**PASSAGE SHOWN:**

There was a significant main effect for school placement only in the Participation domain (F(1, 123) = 9.28, p = .003, partial eta squared = .061). There were two significant interactions for School Placement × Parent Hearing Status: in the Participation domain (F(1, 123) = 10.84, p = .002, partial eta squared =.066) and in the Perceived Stigma domain (F(1, 123) = 9.20, p < .003, partial eta squared = .065). For the Participation domain in schools for DHH, DOD scored much higher than DOH youth (80.91 vs. 53.33), whereas their scores were more similar in schools with no DHH (55.8 vs. 59.4). In the Perceived Stigma domain, DOH youth reported higher stigma in School for DHH placements than their DOD peers; however, this relationship was reversed in placements with no DHH.

Aim 3: Compare generic quality of life across DHH and general population youth sample using a generic quality of life instrument, YQOL-R.

**ASSIGNMENT A:** Write out the words of the passage on quality of life between "There was a" and "with no DHH.", inclusive.
**ASSIGNMENT B:**
Answer these questions from the passage on quality of life:
(i) In which domain was there a significant main effect for school placement?
(ii) What score did DOD youth have in the Participation domain in schools for DHH?
(iii) Which instrument does Aim 3 use to compare generic quality of life?
**ASSIGNMENT C:** According to the passage on quality of life, what pattern made up the School Placement × Parent Hearing Status interaction in the Perceived Stigma domain? Explain in one to three sentences.

(Saved data entries)
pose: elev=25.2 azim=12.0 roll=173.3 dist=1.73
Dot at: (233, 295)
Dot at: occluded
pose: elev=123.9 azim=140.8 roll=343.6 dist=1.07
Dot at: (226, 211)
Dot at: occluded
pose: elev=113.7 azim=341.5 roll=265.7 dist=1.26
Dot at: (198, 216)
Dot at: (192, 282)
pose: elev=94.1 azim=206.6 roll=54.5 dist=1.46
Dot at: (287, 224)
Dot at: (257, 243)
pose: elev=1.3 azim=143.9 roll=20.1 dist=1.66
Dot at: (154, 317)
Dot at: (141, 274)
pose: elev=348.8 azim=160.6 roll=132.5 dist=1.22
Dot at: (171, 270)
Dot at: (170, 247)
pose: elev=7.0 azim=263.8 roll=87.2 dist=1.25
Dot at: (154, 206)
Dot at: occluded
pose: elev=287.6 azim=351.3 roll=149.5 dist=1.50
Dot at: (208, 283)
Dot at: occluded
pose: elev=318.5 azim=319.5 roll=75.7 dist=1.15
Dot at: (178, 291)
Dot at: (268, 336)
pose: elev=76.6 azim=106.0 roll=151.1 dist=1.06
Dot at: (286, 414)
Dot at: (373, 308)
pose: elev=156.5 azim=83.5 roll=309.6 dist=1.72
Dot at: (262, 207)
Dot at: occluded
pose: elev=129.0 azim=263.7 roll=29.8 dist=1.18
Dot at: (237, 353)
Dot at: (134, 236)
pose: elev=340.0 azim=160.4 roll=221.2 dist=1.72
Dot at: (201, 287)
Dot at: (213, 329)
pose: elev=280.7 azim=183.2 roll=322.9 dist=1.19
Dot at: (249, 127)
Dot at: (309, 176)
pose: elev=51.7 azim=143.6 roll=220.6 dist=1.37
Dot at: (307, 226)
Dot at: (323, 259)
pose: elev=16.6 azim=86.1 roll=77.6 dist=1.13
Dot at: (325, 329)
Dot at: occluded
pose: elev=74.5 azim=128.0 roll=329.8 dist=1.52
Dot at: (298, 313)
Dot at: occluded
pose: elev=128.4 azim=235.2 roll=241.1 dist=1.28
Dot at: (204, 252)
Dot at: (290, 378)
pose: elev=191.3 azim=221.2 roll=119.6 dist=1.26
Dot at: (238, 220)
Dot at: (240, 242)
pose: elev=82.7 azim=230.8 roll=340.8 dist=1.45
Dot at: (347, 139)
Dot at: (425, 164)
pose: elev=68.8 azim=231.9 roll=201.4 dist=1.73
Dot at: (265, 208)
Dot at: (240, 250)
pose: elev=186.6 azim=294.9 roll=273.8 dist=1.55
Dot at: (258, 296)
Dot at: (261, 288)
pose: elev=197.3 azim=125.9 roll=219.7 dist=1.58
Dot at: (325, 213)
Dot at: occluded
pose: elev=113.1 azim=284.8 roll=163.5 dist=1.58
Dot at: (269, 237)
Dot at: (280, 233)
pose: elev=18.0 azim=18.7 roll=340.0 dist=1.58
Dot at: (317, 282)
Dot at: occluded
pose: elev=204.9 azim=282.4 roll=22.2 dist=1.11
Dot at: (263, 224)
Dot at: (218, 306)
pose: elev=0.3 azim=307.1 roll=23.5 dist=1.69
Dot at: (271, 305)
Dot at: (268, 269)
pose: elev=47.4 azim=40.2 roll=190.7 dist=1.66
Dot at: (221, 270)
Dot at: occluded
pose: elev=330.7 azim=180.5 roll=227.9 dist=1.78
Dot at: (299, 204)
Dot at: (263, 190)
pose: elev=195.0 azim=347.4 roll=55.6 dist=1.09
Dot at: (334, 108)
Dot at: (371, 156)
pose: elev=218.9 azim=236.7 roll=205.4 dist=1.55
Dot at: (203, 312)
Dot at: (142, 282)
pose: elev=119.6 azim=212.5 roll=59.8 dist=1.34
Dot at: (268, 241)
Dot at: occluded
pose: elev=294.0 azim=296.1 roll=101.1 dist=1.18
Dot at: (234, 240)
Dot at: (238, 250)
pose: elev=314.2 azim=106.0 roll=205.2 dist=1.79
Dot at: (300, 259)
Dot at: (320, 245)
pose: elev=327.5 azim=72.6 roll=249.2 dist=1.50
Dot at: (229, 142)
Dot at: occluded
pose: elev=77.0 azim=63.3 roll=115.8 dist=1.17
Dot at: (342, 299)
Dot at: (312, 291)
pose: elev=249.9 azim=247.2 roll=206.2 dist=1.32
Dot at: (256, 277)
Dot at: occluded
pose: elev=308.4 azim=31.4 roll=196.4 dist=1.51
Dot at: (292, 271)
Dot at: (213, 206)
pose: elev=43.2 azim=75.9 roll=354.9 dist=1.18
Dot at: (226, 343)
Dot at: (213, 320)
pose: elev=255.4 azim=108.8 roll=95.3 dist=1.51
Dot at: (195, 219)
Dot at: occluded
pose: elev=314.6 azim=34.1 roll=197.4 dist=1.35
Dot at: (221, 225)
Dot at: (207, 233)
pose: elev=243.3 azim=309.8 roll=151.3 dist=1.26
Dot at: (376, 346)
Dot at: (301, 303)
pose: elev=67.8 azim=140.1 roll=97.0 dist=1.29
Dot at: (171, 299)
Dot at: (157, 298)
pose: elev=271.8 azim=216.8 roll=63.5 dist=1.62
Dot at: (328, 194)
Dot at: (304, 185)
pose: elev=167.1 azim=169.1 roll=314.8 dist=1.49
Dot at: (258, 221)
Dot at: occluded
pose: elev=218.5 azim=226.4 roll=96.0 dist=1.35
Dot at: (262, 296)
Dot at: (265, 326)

**EXERCISE RESPONSE A:**
There was a significant main effect for school placement only in the Participation domain (F(1, 123) = 9.28, p = .003, partial eta squared = .061). There were two significant interactions for School Placement × Parent Hearing Status: in the Participation domain (F(1, 123) = 10.84, p = .002, partial eta squared =.066) and in the Perceived Stigma domain (F(1, 123) = 9.20, p < .003, partial eta squared = .065). For the Participation domain in schools for DHH, DOD scored much higher than DOH youth (80.91 vs. 53.33), whereas their scores were more similar in schools with no DHH (55.8 vs. 59.4). In the Perceived Stigma domain, DOH youth reported higher stigma in School for DHH placements than their DOD peers; however, this relationship was reversed in placements with no DHH.

**EXERCISE RESPONSE B:**
(i) The Participation domain.
(ii) 80.91.
(iii) The YQOL-R.

**EXERCISE RESPONSE C:** In School for DHH placements, DOH youth reported higher stigma than their DOD peers. This relationship was reversed in placements with no DHH.